I'm going off the rails on a crazy train.
CrazyTrain
This gem is still unstable.
Provides a RESTful API for database tables into your rails apps.
Installation
Add this line to your application's Gemfile:
gem "crazy_train"
And then execute:
$ bundle install
Execute the below to generate a configuration file.
$ rails generate crazy_train:install
# config/initializers/crazy_train.rb:
CrazyTrain.setup do |config|
config.secret = 'xxxxxxxxxxxxxxxx'
config. = 'anonymous'
config. = 'authenticated'
end
Then add a line to routes.rb to mount the API.
# routes.rb:
Rails.application.routes.draw do
mount CrazyTrain::Engine, at: '/api'
end
Usage
crazy_train uses RLS for access control.
If accessed without authentication, it is accessed with anonymous
ROLE.
If accessed with authentication, it is accessed with authenticated
ROLE.
Set the authorization and RLS POLICY so that posts can SELECT
even when unauthorized.
(Assume that you have a posts
table in an existing rails project.)
GRANT SELECT ON posts TO anonymous;
ALTER TABLE posts ENABLE ROW LEVEL SECURITY;
CREATE POLICY posts_policy ON posts TO anonymous USING (TRUE);
Then you can use the REST API as follows.
$ curl http://localhost:3000/api/posts
[
{
"id": 1,
"content": "crazy"
},
{
"id": 2,
"content": "train"
}
]
You can use the API in the same way if you also set up permissions and POLICY settings for other tables and other ROLEs.
Access to the DB in rails is done by default
ROLE, so it is not affected.
For complex items, create a Web API manually as usual, and use this for items that require a simple CRUD.
Authentication
crazy_train provides a mechanism for authentication in JWT.
You can generate a token using the crazy_train:generate_token
task.
(secret uses the value of CrazyTrain.config.secret
)
$ rails crazy_train:generate_token
aaaaaaaaaaaaaaaaaaaaaaaaaaaaaa
The token allows you to access the API in an authenticated state.
$ curl curl http://localhost:3000/api/posts/1234 \
-H "Authorization: Bearer aaaaaaaaaaaaaaaaaaaaaaaaaaaaaa
{
"id": 1234,
"content": "crazy"
}
JWT-Based User Impersonation
What if I want to create another ROLE (e.g. admin
ROLE) for authentication?
In crazy_train, if there is a role
item in the JWT payload, it will be used as the ROLE name.
To create a token to authenticate with admin ROLE, do the following
$ rails crazy_train:generate_token PAYLOAD='{"role": "admin"}'
bbbbbbbbbbbbbbbbbbbbbbbbbbb
When the API is accessed using this token, the DB is accessed as an admin
ROLE.
$ curl curl http://localhost:3000/api/posts/1234 \
-H "Authorization: Bearer bbbbbbbbbbbbbbbbbbbbbbbbbbb
{
"id": 1234,
"content": "crazy"
}
Individual user identification
What if I need to identify individual users to create a POLICY, such as "I can only view the posts
I have posted"?
In crazy_train, the JWT payload can be retrieved via a user-defined configuration parameter in postgresql.

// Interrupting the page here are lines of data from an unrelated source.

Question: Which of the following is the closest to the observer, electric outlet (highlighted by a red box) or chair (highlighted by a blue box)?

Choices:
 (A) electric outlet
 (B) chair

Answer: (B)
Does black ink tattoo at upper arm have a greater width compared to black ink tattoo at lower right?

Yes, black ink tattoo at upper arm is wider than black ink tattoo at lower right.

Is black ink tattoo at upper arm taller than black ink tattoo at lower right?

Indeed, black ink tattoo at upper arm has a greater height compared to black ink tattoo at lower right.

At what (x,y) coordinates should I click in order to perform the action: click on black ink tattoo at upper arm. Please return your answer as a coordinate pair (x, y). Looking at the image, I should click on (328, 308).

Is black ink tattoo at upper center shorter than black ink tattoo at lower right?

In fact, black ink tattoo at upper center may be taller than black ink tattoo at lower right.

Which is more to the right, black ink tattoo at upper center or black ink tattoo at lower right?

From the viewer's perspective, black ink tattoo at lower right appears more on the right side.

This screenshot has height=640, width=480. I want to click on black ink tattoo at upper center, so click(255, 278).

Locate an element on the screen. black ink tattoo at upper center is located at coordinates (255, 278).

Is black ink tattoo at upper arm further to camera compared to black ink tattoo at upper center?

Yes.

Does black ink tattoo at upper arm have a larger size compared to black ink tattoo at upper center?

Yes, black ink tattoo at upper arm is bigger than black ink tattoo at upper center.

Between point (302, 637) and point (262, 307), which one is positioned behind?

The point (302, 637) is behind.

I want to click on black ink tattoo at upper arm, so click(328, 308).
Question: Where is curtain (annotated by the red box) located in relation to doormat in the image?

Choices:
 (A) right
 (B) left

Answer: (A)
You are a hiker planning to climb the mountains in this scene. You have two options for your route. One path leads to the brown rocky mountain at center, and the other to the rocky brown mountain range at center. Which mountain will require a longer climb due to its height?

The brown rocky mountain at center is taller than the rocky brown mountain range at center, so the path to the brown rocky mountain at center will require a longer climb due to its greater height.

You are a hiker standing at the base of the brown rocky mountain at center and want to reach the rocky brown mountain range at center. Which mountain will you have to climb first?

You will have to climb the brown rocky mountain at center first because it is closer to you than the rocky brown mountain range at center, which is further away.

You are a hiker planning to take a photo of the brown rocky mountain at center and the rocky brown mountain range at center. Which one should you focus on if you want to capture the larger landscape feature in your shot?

If you want to use the following as a PAYLOAD,
{ "user_id": 1234 }
In the DB, you can use current_setting
to get it from request.jwt.claims
.
SELECT current_setting('request.jwt.claims', true)::json->>'user_id';
# => 1234
The POLICY "Only your posts
` can be viewed" can be written as follows.
CREATE POLICY posts_policy ON posts
USING (user_id = current_setting('request.jwt.claims', true)::json->>'user_id');
API
Allows CRUD to be performed on tables that exist in the DB.
HTTP Verb | URL | Description |
---|---|---|
GET | /api/posts |
List |
GET | /api/posts/1234 |
Read |
POST | /api/posts |
Create |
PUT | /api/posts/1234 |
Update |
Delete | /api/posts/1234 |
Delete |
$ curl localhost:3000/api/posts
[{"id":1,"body":"text 1"},{"id":2,"body":"text 2"},{"id":3,"body":"text 3"}]
$ curl localhost:3000/api/posts/1
{"id":1,"body":"text 1"}
Ordering
Sorting can be performed using the order
parameter. Column names and sort order are separated by .
, and multiple rules are separated by ,
.
$ curl http://localhost:3000/api/posts?order=content.asc,id.desc
[
{
"id": 2,
"content": "train"
},
{
"id": 1,
"content": "crazy"
}
]
Contributing
Contribution directions go here.
License
The gem is available as open source under the terms of the MIT License.